_Activity_
Every line in the data below that includes "wrist" belongs in the answer, copied as it stands.

(Items listed in a dataset)
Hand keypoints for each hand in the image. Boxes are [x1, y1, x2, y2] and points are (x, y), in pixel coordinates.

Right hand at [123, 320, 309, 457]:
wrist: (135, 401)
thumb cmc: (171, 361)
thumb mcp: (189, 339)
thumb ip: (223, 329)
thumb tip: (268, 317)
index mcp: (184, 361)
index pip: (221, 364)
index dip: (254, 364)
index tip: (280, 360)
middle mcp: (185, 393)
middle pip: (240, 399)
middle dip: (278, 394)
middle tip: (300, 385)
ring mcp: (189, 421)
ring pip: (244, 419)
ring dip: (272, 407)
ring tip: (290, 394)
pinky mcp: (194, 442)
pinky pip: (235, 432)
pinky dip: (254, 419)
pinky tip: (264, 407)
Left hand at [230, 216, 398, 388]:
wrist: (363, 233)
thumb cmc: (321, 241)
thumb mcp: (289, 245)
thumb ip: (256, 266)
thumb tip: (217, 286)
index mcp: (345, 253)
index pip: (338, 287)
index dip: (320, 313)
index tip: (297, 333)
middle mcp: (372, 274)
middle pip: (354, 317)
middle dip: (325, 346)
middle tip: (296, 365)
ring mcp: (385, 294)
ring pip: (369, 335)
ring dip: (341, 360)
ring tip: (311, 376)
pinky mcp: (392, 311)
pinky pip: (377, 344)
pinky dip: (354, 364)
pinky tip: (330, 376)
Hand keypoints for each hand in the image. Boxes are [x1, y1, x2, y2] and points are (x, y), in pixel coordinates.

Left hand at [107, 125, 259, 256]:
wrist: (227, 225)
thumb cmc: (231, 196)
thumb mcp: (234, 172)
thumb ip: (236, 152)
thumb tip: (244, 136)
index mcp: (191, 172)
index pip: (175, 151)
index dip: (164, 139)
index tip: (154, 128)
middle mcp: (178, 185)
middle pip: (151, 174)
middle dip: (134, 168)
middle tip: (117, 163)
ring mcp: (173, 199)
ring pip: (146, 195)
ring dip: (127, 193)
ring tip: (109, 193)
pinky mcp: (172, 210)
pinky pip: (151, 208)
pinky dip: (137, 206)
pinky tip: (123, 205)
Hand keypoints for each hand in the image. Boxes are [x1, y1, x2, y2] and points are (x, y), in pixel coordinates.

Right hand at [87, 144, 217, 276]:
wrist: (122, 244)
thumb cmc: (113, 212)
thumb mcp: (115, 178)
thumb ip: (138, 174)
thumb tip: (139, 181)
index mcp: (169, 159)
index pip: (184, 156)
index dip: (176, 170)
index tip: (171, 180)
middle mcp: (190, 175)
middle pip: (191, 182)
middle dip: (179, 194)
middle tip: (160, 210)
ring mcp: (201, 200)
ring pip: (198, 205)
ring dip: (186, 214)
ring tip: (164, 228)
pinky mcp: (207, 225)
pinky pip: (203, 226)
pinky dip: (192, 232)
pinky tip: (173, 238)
...
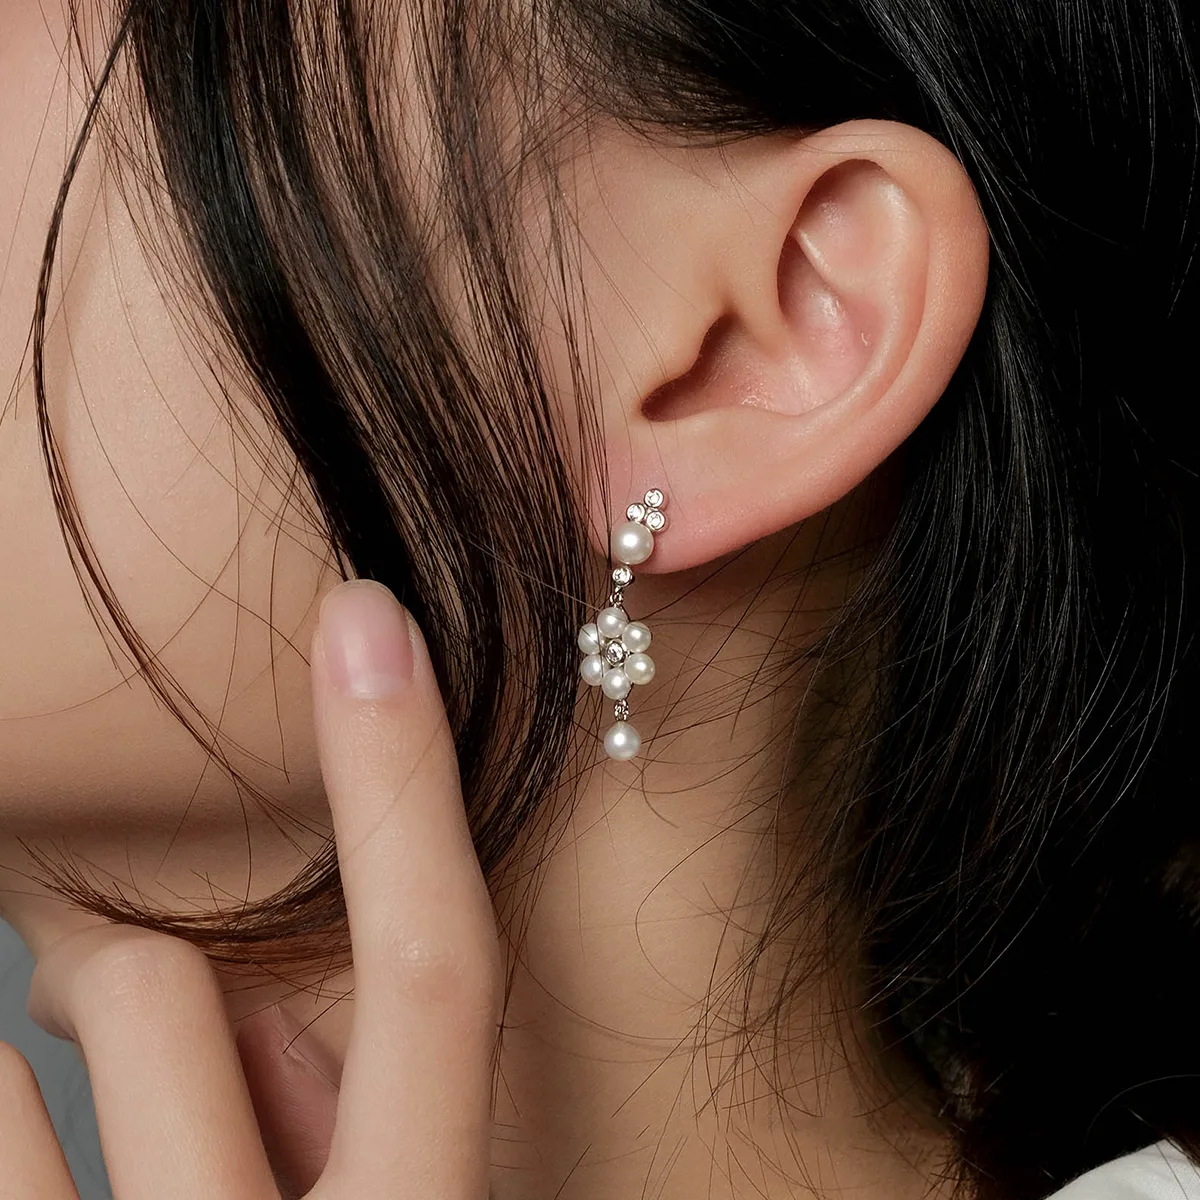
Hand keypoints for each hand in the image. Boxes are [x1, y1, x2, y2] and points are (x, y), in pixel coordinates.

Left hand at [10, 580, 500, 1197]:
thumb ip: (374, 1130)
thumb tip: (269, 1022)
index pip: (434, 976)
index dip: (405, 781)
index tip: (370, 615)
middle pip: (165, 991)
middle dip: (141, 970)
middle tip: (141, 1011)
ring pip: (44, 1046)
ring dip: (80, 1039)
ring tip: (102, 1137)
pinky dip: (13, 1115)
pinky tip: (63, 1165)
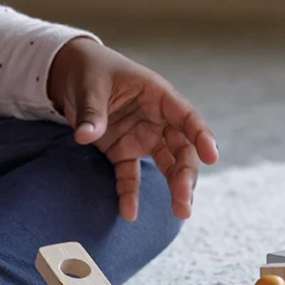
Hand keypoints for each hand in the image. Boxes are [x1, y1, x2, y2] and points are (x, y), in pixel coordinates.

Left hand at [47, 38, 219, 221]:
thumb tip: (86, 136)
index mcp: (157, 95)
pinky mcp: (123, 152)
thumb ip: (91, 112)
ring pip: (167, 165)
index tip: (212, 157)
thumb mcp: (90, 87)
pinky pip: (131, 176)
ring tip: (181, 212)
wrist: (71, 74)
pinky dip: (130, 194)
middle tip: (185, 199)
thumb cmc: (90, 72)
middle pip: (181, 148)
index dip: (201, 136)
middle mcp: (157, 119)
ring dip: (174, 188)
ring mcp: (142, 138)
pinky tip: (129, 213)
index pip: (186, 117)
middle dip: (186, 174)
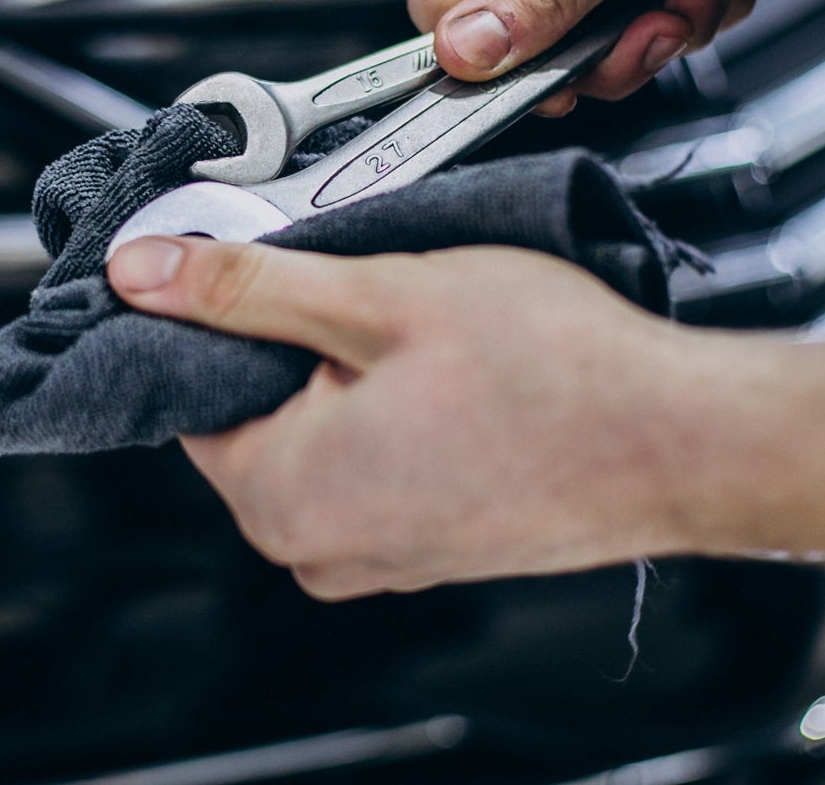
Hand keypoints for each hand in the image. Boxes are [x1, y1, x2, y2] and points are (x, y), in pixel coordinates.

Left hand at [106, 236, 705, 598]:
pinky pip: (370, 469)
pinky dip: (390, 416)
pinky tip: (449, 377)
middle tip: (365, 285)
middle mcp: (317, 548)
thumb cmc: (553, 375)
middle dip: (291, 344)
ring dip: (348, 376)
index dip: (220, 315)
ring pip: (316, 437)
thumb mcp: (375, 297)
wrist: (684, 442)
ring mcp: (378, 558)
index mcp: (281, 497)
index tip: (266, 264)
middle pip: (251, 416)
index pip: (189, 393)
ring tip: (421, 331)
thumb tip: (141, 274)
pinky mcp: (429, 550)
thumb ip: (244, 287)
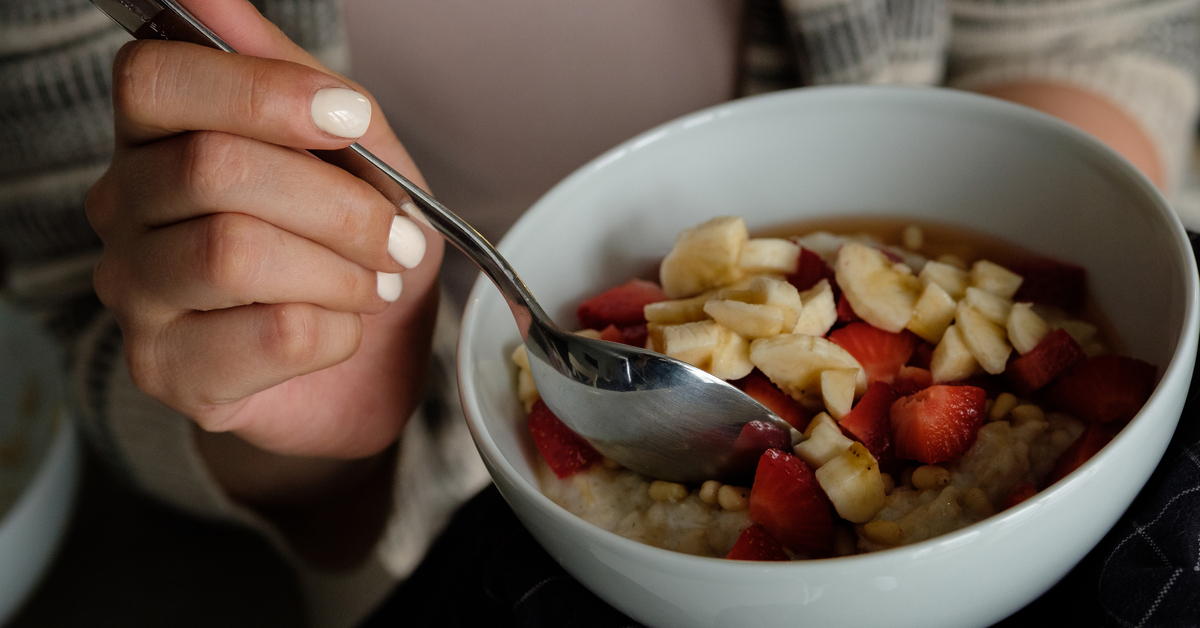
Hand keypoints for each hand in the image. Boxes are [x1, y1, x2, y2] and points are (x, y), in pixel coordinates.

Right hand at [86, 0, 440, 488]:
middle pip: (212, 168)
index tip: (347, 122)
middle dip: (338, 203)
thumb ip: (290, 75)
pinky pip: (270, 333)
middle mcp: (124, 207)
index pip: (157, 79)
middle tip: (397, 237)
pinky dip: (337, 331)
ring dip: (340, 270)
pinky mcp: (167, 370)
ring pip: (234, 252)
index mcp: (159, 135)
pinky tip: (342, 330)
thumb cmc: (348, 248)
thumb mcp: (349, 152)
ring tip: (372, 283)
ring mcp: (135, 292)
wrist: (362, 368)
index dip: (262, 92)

_Output below_
wrist: (135, 401)
wrist: (363, 233)
wrist: (227, 225)
wrist: (122, 244)
wrist: (71, 74)
wrist: (684, 442)
wrist: (362, 368)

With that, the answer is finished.